◆ **Data for this exercise**:
------------------------------

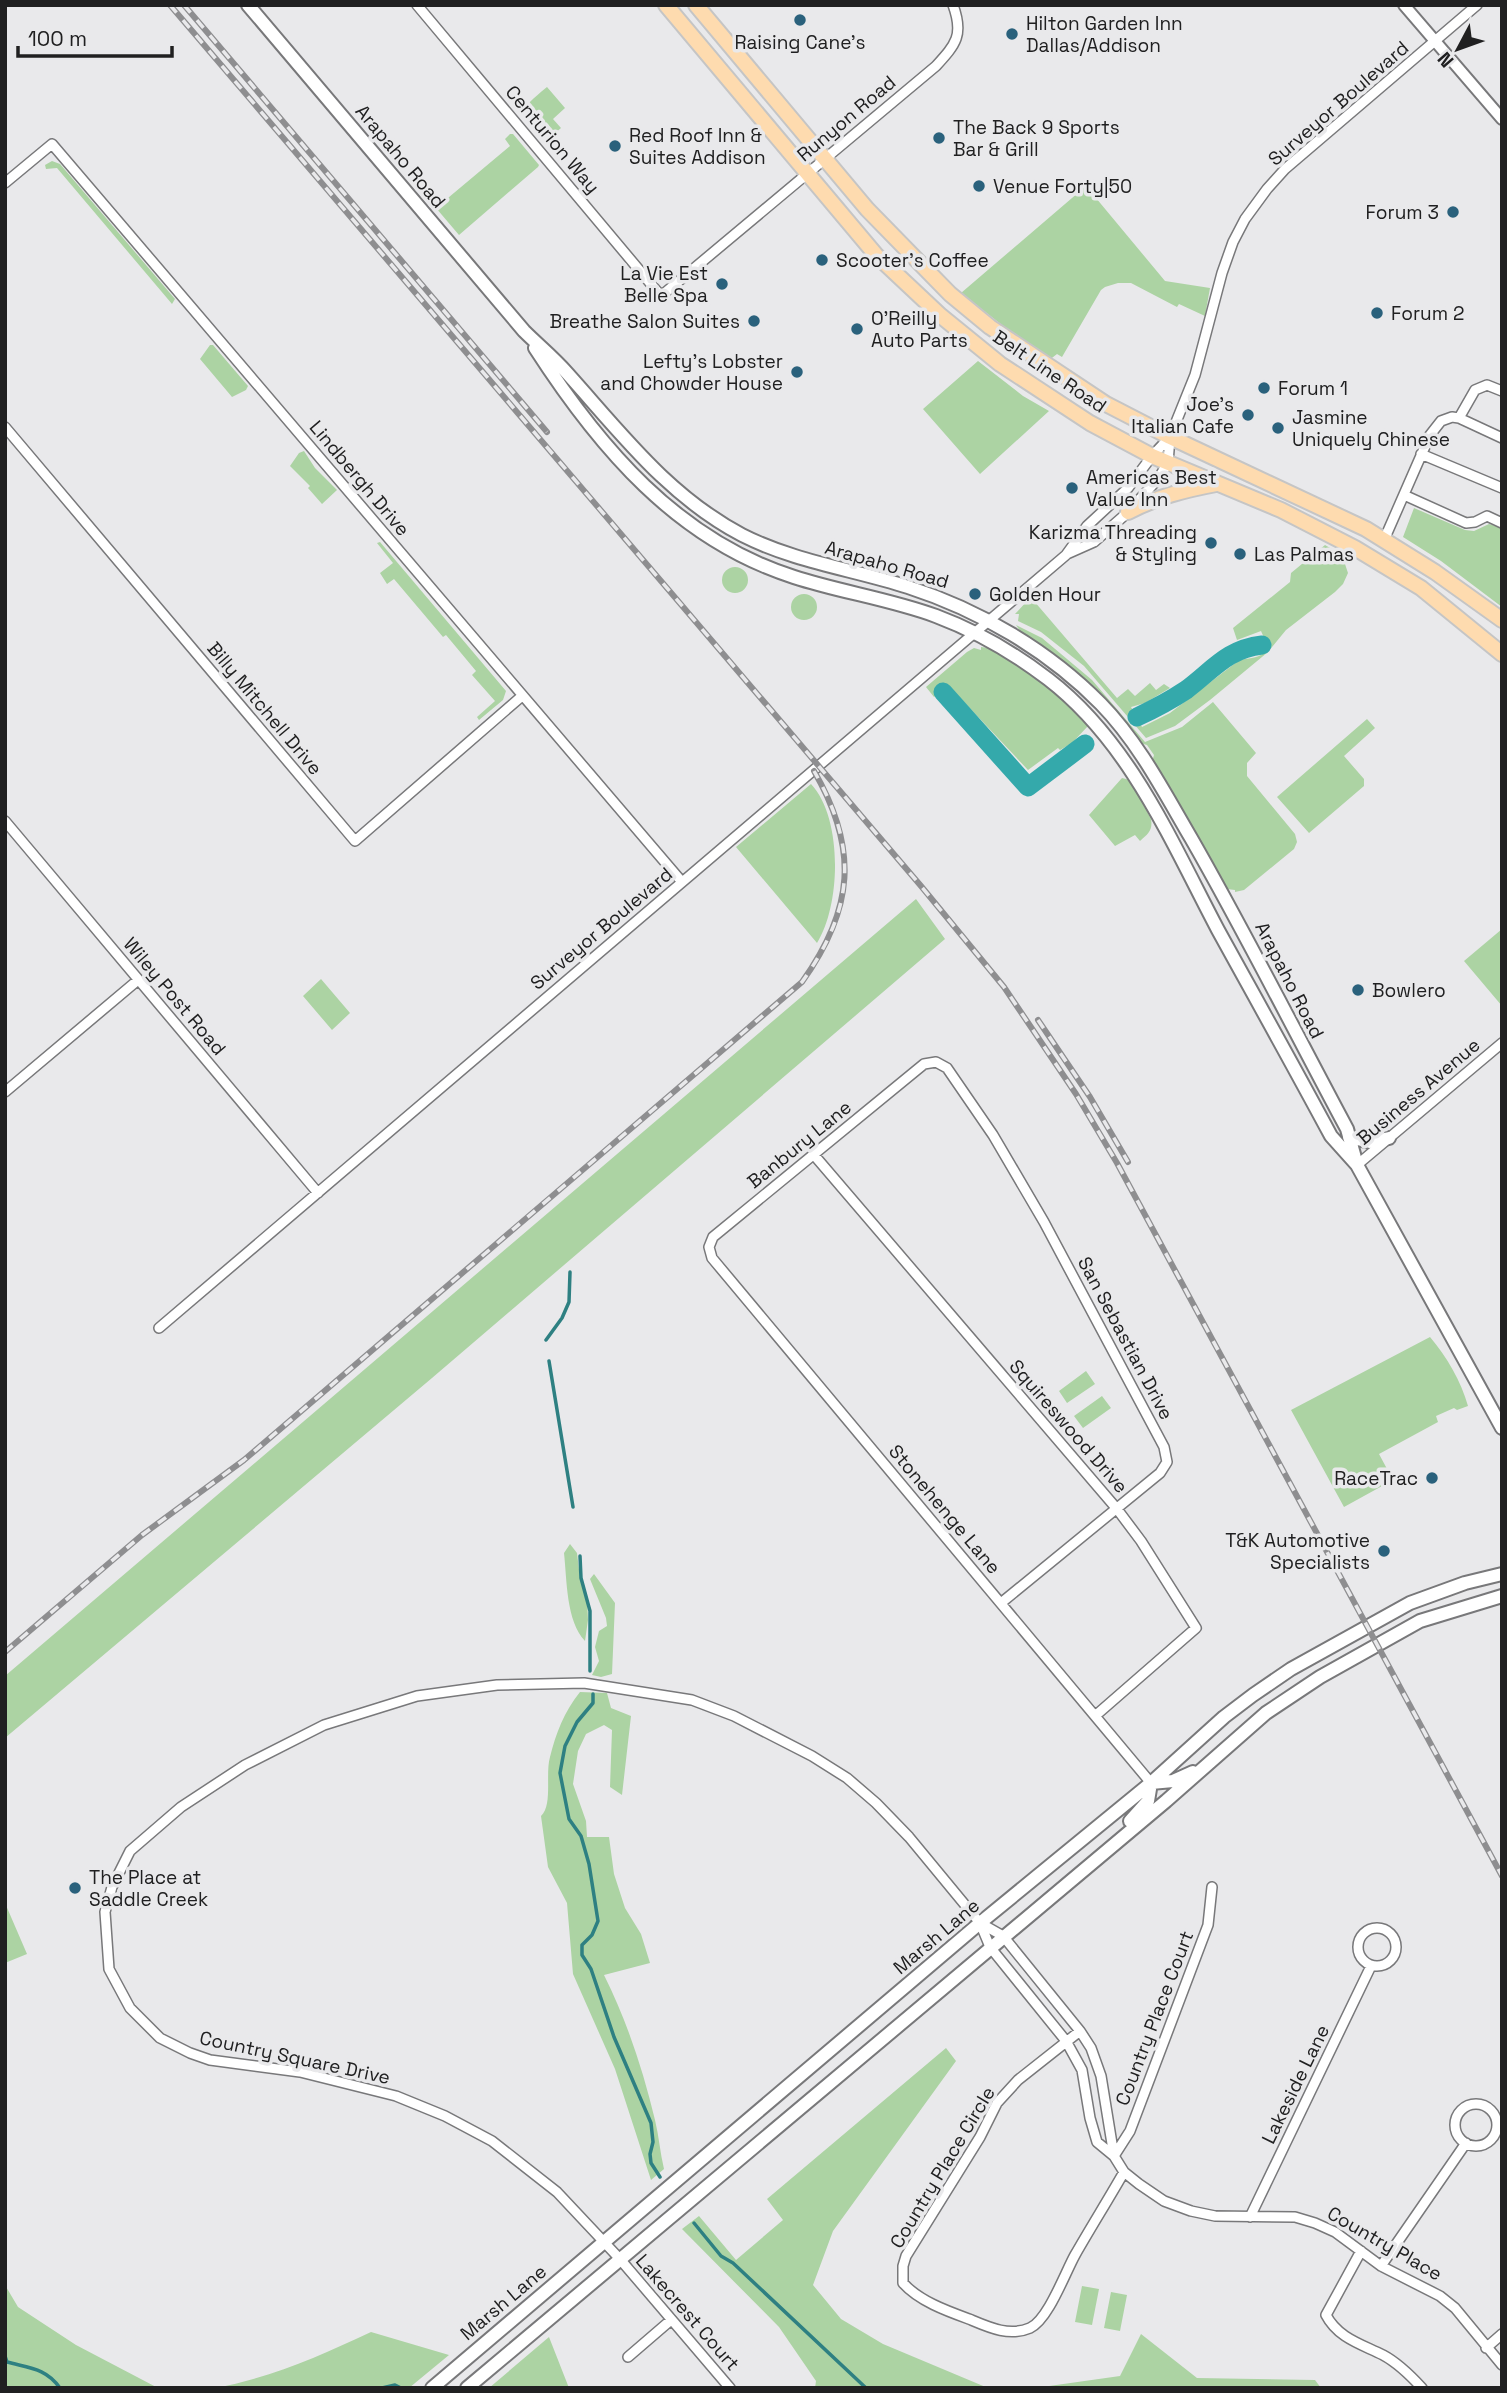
<svg xmlns="http://www.w3.org/2000/svg" width="1507" height="2393" viewBox="0 0 1507 2393" font-family="'Space Grotesk',sans-serif">
  <style>
    .green { fill: #acd3a3 }
    .lines { fill: none; stroke-linecap: round; stroke-linejoin: round }
    .stream { stroke: #2e8082; stroke-width: 3.5 }
    .river { stroke: #34a9ab; stroke-width: 19 }
    .minor-casing { stroke: #78787a; stroke-width: 12 }
    .tertiary-casing { stroke: #78787a; stroke-width: 14 }
    .secondary-casing { stroke: #78787a; stroke-width: 16 }
    .primary-casing { stroke: #c5c5c5; stroke-width: 18 }
    .minor { stroke: #fff; stroke-width: 9 }
    .tertiary { stroke: #fff; stroke-width: 10 }
    .secondary { stroke: #fff; stroke-width: 12 }
    .primary { stroke: #fedbaf; stroke-width: 14 }
    .rail-casing { stroke: #8e8e90; stroke-width: 6 }
    .rail { stroke: #e9e9eb; stroke-width: 3.5; stroke-dasharray: 10; stroke-linecap: butt }
    .poi-dot { fill: #2a617c; stroke: #e9e9eb; stroke-width: 2.5 }
    .labels { text-anchor: middle; stroke-width: 7; stroke-linejoin: round; paint-order: stroke }
    .poi-label { font-size: 19px; fill: #202021; stroke: #e9e9eb; text-anchor: start }
    .street-label { font-size: 19px; fill: #202021; stroke: #e9e9eb }
  </style>
  <rect width="100%" height="100%" fill="#e9e9eb"/>
  <path class="green" d="M547 87 565 108 553 119 561 128 547 140 543 139C519 110 518 111 547 87Z
    M510 134H513L539 165 538 167 459 235 436 208 510 146 505 139Z
    M52 161 60 164 175 299 172 304 57 168 46 169 45 165Z
    M1086 186 1165 281 1210 288 1205 316 1179 304 1177 307 1131 283H1118L1105 287 1101 290 1062 357 1057 354 1048 361 961 293Z
    M210 345H213L248 386 246 390 232 397 200 359Z
    M978 361 1023 396 1049 411 980 474 923 409Z
    M304 451 315 468 337 490 322 504 308 488 310 486 290 466 299 453Z
    M1414 508 1465 530 1474 531 1489 524 1502 528V607L1441 561 1403 537Z
    M380 542 506 691 503 700 479 720 477 717 495 701 472 675 476 671 446 635 443 637 394 579 387 584 380 573 393 563 377 543Z
    M1325 545 1347 558 1345 564 1348 573 1343 584 1335 592 1286 630 1268 652 1210 700 1175 726 1146 738 1084 666 1041 632 1018 621 1019 614H1015L1028 600 1034 601 1117 698 1128 689 1135 696 1150 683 1156 690 1164 684 1170 688 1145 703 1131 707 1142 727 1170 713 1238 661C1248 657 1256 660 1265 652V640L1261 631 1237 640 1233 628 1290 582 1291 573Z
    M722 580a13 13 0 1 1 26 0a13 13 0 1 1-26 0Z
    M791 607a13 13 0 1 1 26 0a13 13 0 1 1-26 0Z
    M1016 625 1042 638 1092 680 1145 742 1182 727 1213 702 1256 753 1247 763V776L1295 834 1297 842 1294 849 1244 890 1235 892V890L1227 889 1152 762 1154 755 1147 745 1140 743 1062 661 1020 631Z
    M981 647C1011 648 1067 704 1088 726L1072 743 1060 750 1058 748 1028 770 949 686 934 697 926 687 967 652 974 648 981 650Z
    M1367 719 1375 728 1344 756 1364 779V786L1309 833 1277 797Z
    M1122 778 1130 780 1151 819C1153 830 1148 834 1140 841L1135 835 1115 846 1089 815Z
    M811 784C843 818 841 905 817 943L736 847Z
    M916 899 945 939 432 1378 5 1738V1676Z
    M1502 929V1006L1464 961Z
    M321 979 350 1013 332 1030 303 996Z
    M1430 1337C1447 1357 1461 1381 1468 1406L1457 1410 1454 1408 1436 1416 1438 1422 1379 1454 1393 1480 1344 1507 1291 1410Z
    M1086 1371 1095 1384 1067 1403 1059 1391Z
    M1102 1396 1111 1408 1083 1428 1074 1416Z
    M570 1544 577 1553 580 1578 587 1598 588 1620 585 1641C566 1621 567 1580 564 1553Z
    M594 1574 615 1603 612 1674 601 1677 592 1675 599 1661 595 1647 599 1631 607 1626 606 1618 590 1579Z
    M580 1692 607 1693 611 1708 631 1716 622 1795 610 1787 612 1730 604 1725 586 1734 578 1751 573 1784 586 1821 587 1837H609L614 1874 625 1908 641 1934 650 1963 604 1975C627 2021 643 2070 655 2120 659 2136 660 2153 664 2169L651 2180 615 2069 573 1974 567 1903 548 1867 541 1816C553 1805 545 1774 550 1757 556 1733 564 1712 580 1692Z
    M5 1903 27 1954 5 1963Z
    M946 2048 956 2061 833 2231 813 2285 841 2319 883 2344 988 2388H815L816 2381 779 2327 682 2229 699 2216 736 2260 783 2220 767 2199Z
    M5 2285 18 2307 76 2345 158 2388H5Z
    M1082 2286 1099 2289 1092 2325 1075 2322Z
    M1111 2292 1127 2295 1120 2331 1104 2328Z
    M371 2332 449 2355 409 2388H215C270 2378 320 2356 371 2332Z
    M1141 2334 1197 2378 1315 2380 1321 2388H1035L1120 2376Z
    M549 2337 569 2388H489Z"/>
  <g class="lines">
    <path class="stream" d="M546 1340 562 1318 569 1302 570 1272
      M549 1361 573 1507
      M580 1556 581 1578 590 1611V1671
      M593 1694V1703L577 1722 565 1746 560 1773 569 1819 581 1836 589 1864 598 1921 592 1935 582 1945V1955L591 1969 614 2037 651 2123 653 2142 650 2154 651 2163 660 2177
      M694 2223 721 2256 733 2263 866 2388
      M5 2356 7 2362C29 2368 46 2368 60 2388
      M382 2388 395 2385 401 2388"/>
    <path class="river" d="M943 692 1028 787 1085 744
      M1137 717C1154 709 1171 700 1186 690 1213 670 1227 649 1262 645"/>
    <g class="minor-casing">
      <path id="minor" d="M417 5 661 296 936 66C956 44 964 35 953 5
        M5 183 52 144 682 882
        M1459 418 1475 390 1487 385 1502 391
        M5 427 355 841 522 696
        M1421 454 1502 488
        M1404 495 1466 523 1475 522 1487 516 1502 523
        M1384 540 1430 435 1441 421 1452 417 1459 418 1502 438
        M1067 554 1094 542 1126 514 1158 479 1168 463 1170 437 1195 375 1222 273 1233 242 1245 219 1267 189 1285 169 1477 5
        M5 821 318 1193
        M5 1092 138 980
        M814 1155 1117 1509 1141 1541 1196 1628 1095 1716
        M1357 1165 1502 1043
        M159 1328 1066 555 1087 526 1128 488 1152 456 1170 437
        M1001 1603 1160 1473 1167 1462 1164 1447 1044 1222 993 1135 947 1068 936 1062 924 1064 713 1237 709 1247 712 1258 1151 1783
        M980 1923 1003 1936 1080 2031 1091 2048 1101 2076 1114 2156
        M1358 1947a19 19 0 1 1 38 0a19 19 0 1 1-38 0Z
        M1080 2031 1018 2080 997 2103 980 2137 906 2256 903 2266V2283C919 2301 947 2311 969 2319 988 2327 1009 2337 1030 2328 1048 2320 1065 2273 1075 2255 1091 2227 1108 2200 1124 2172
        M1455 2125a21 21 0 1 1 42 0a21 21 0 1 1-42 0Z
        M1114 2156 1130 2131 1208 1925 1212 1887
        M1250 2217 1371 1966
        M1361 2251 1326 2315C1338 2338 1361 2344 1383 2355 1398 2363 1411 2376 1422 2388
        M1381 2266 1466 2143
        M1486 2348 1502 2334
        M628 2357 671 2320
        M730 2388 619 2258 557 2192 492 2141 445 2116 396 2096 300 2072 210 2060 190 2053 160 2038 130 2008 109 1969 105 1912 112 1887 130 1851 181 1807 245 1765 324 1725 417 1696 497 1685 584 1683 692 1700 734 1716 812 1756 847 1778 876 1803 909 1837 980 1923 990 1947 1066 2041 1082 2070 1090 2118 1097 2142 1114 2156 1124 2172 1139 2184 1164 2201 1191 2211 1215 2216 1295 2217 1315 2223 1335 2232 1381 2266 1440 2296 1455 2308 1502 2365"/>
    </g>
    <g class="tertiary-casing">
      <path id="tertiary" d="M1404 5 1502 119"/>
    </g>
    <g class="secondary-casing">
      <path id="secondary" d="M248 5 524 331C538 345 554 358 567 373 621 433 668 496 742 535 795 562 852 569 908 587 979 610 1048 650 1101 704 1139 743 1164 792 1191 838 1246 934 1295 1032 1347 1129L1357 1165
        M535 348C599 447 677 540 794 577 840 592 890 599 936 616 976 631 1014 653 1048 679 1130 742 1171 841 1218 930 1256 999 1294 1067 1331 1136L1357 1165 1502 1428
        M1349 1137 1370 1142 1389 1138
        M1151 1783 1173 1781 1193 1772
        M1130 1821 1148 1801 1151 1783
        M432 2388 980 1923 1151 1783 1224 1717 1253 1695 1291 1669 1410 1603 1465 1583 1502 1574
        M467 2388 1166 1801 1266 1713 1320 1677 1420 1621 1502 1596"/>
    </g>
    <g class="primary-casing">
      <path id="primary" d="M666 5 876 255 941 316 1000 364 1090 423 1152 456 1281 510 1355 548 1421 588 1502 654
        M696 5 867 209 950 294 990 327 1106 404 1170 437 1366 529 1435 572 1502 620
        M1128 512C1157 497 1184 490 1216 484"/>
    </g>
    <use href="#minor" class="minor"/>
    <use href="#tertiary" class="tertiary"/>
    <use href="#secondary" class="secondary"/>
    <use href="#primary" class="primary"/>
    <g class="rail-casing">
      <path id="rail" d="M170 5 921 886 1004 987 1076 1094 1117 1163 1502 1876
        M184 5 547 432
        M1038 1020 1090 1097 1128 1162
        M5 1652 142 1535 244 1460 802 982C854 909 859 849 814 771"/>
    </g>
    <use href="#rail" class="rail"/>
  </g>
  <g class="poi-dot">
    <circle cx="800" cy="20" r="7"/>
    <circle cx="1012" cy="34" r="7"/>
    <circle cx="939" cy="138" r="7"/>
    <circle cx="615" cy="146" r="7"/>
    <circle cx="979" cy="186" r="7"/>
    <circle cx="1453" cy="212" r="7"/>
    <circle cx="822" cy="260" r="7"/>
    <circle cx="722" cy="284" r="7"/>
    <circle cx="1377" cy="313" r="7"/>
    <circle cx="754" cy="321" r="7"/>
    <circle cx="857" cy="329" r="7"/>
    <circle cx="797" cy="372" r="7"/>
    <circle cx="1264" cy="388" r="7"/>
    <circle cx="1248" cy="415" r="7"/>
    <circle cx="1278" cy="428" r="7"/>
    <circle cx="1072" cy="488" r="7"/>
    <circle cx="1211" cy="543" r="7"/>
    <circle cx="1240" cy="554" r="7"/>
    <circle cx="975" cy="594" r="7"/>
    <circle cx="1358" cy="990" r="7"/>
    <circle cx="1432" cy="1478" r="7"/>
    <circle cx="1384" cy="1551" r="7"/>
    <circle cx="75" cy="1888" r="7"/>
  </g>
  <g class="labels">
    <g class="poi-label">
      <text x="1026" y="30">Hilton Garden Inn<tspan x="1026" dy="22">Dallas/Addison</tspan></text>
      <text x="800" y="49" text-anchor="middle">Raising Cane's</text>
      <text x="953" y="134">The Back 9 Sports<tspan x="953" dy="22">Bar &amp; Grill</tspan></text>
      <text x="629" y="142">Red Roof Inn &amp;<tspan x="629" dy="22">Suites Addison</tspan></text>
      <text x="993" y="193">Venue Forty|50</text>
      <text x="1439" y="219" text-anchor="end">Forum 3</text>
      <text x="836" y="267">Scooter's Coffee</text>
      <text x="708" y="280" text-anchor="end">La Vie Est<tspan x="708" dy="22">Belle Spa</tspan></text>
      <text x="1391" y="320">Forum 2</text>
      <text x="871" y="325">O'Reilly<tspan x="871" dy="22">Auto Parts</tspan></text>
      <text x="740" y="328" text-anchor="end">Breathe Salon Suites</text>
      <text x="783" y="368" text-anchor="end">Lefty's Lobster<tspan x="783" dy="22">and Chowder House</tspan></text>
      <text x="1278" y="395">Forum 1</text>
      <text x="1234" y="411" text-anchor="end">Joe's<tspan x="1234" dy="22">Italian Cafe</tspan></text>
      <text x="1292" y="424">Jasmine<tspan x="1292" dy="22">Uniquely Chinese</tspan></text>
      <text x="1086" y="484">Americas Best<tspan x="1086" dy="22">Value Inn</tspan></text>
      <text x="1197" y="539" text-anchor="end">Karizma Threading<tspan x="1197" dy="22">&amp; Styling</tspan></text>
      <text x="1254" y="561">Las Palmas</text>
      <text x="989" y="601">Golden Hour</text>
      <text x="1372" y="997">Bowlero</text>
      <text x="1418" y="1485" text-anchor="end">RaceTrac</text>
      <text x="1370" y="1547" text-anchor="end">T&amp;K Automotive<tspan x="1370" dy="22">Specialists</tspan></text>
      <text x="89" y="1884">The Place at<tspan x="89" dy="22">Saddle Creek</tspan></text>
    </g>
    <g class="street-label">
      <text transform="translate(1338 103) rotate(-41)" y="7">Surveyor Boulevard</text>
      <text transform="translate(846 118) rotate(-40)" y="7">Runyon Road</text>
      <text transform="translate(553 139) rotate(50)" y="7">Centurion Way</text>
      <text transform="translate(401 156) rotate(50)" y="7">Arapaho Road</text>
      <text transform="translate(1050 371) rotate(34)" y="7">Belt Line Road</text>
      <text transform="translate(360 478) rotate(50)" y="7">Lindbergh Drive</text>
      <text transform="translate(887 564) rotate(16)" y="7">Arapaho Road</text>
      <text transform="translate(265 708) rotate(50)" y="7">Billy Mitchell Drive</text>
      <text transform="translate(601 928) rotate(-40)" y="7">Surveyor Boulevard</text>
      <text transform="translate(1290 980) rotate(63)" y="7">Arapaho Road</text>
      <text transform="translate(175 996) rotate(50)" y="7">Wiley Post Road</text>
      <text transform="translate(1418 1091) rotate(-40)" y="7">Business Avenue</text>
      <text transform="translate(799 1144) rotate(-39)" y="7">Banbury Lane</text>
      <text transform="translate(1126 1338) rotate(62)" y="7">San Sebastian Drive</text>
      <text transform="translate(1069 1426) rotate(49)" y="7">Squireswood Drive</text>
      <text transform="translate(945 1509) rotate(50)" y="7">Stonehenge Lane</text>
      <text transform="translate(936 1936) rotate(-40)" y="7">Marsh Lane</text>
      <text transform="translate(1154 2018) rotate(-69)" y="7">Country Place Court</text>
      <text transform="translate(295 2057) rotate(12)" y="7">Country Square Drive</text>
      <text transform="translate(1295 2084) rotate(-64)" y="7">Lakeside Lane</text>
      <text transform="translate(942 2167) rotate(-59)" y="7">Country Place Circle</text>
      <text transform="translate(1385 2243) rotate(30)" y="7">Country Place</text>
      <text transform="translate(503 2302) rotate(-40)" y="7">Marsh Lane</text>
      <text transform="translate(688 2312) rotate(49)" y="7">Lakecrest Court</text>
    </g>
  </g>
  <rect width="1507" height="2393" fill="none" stroke="#202021" stroke-width="14"/>
  <g transform="translate(1458 49) rotate(229)" stroke="#e9e9eb" stroke-width="5" paint-order="stroke">
  <path d="M0-5L12 26L0 18L-12 26Z" fill="#202021"/>
  <text y="-10" font-size="19" font-weight="bold" text-anchor="middle" fill="#202021">N</text>
  </g>
  <path d="M18 46v10h154v-10" fill="none" stroke="#202021" stroke-width="3.5"/>
  <text x="28" y="46" font-size="21" fill="#202021" stroke="#e9e9eb" stroke-width="5" paint-order="stroke">100 m</text>
</svg>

------------------------------

◆ **Your goal**:
Search the material above for the string "href". Show every line that holds it.

◆ **Response for this exercise**:
    <use href="#minor" class="minor"/>
    <use href="#tertiary" class="tertiary"/>
    <use href="#secondary" class="secondary"/>
    <use href="#primary" class="primary"/>
    <use href="#rail" class="rail"/>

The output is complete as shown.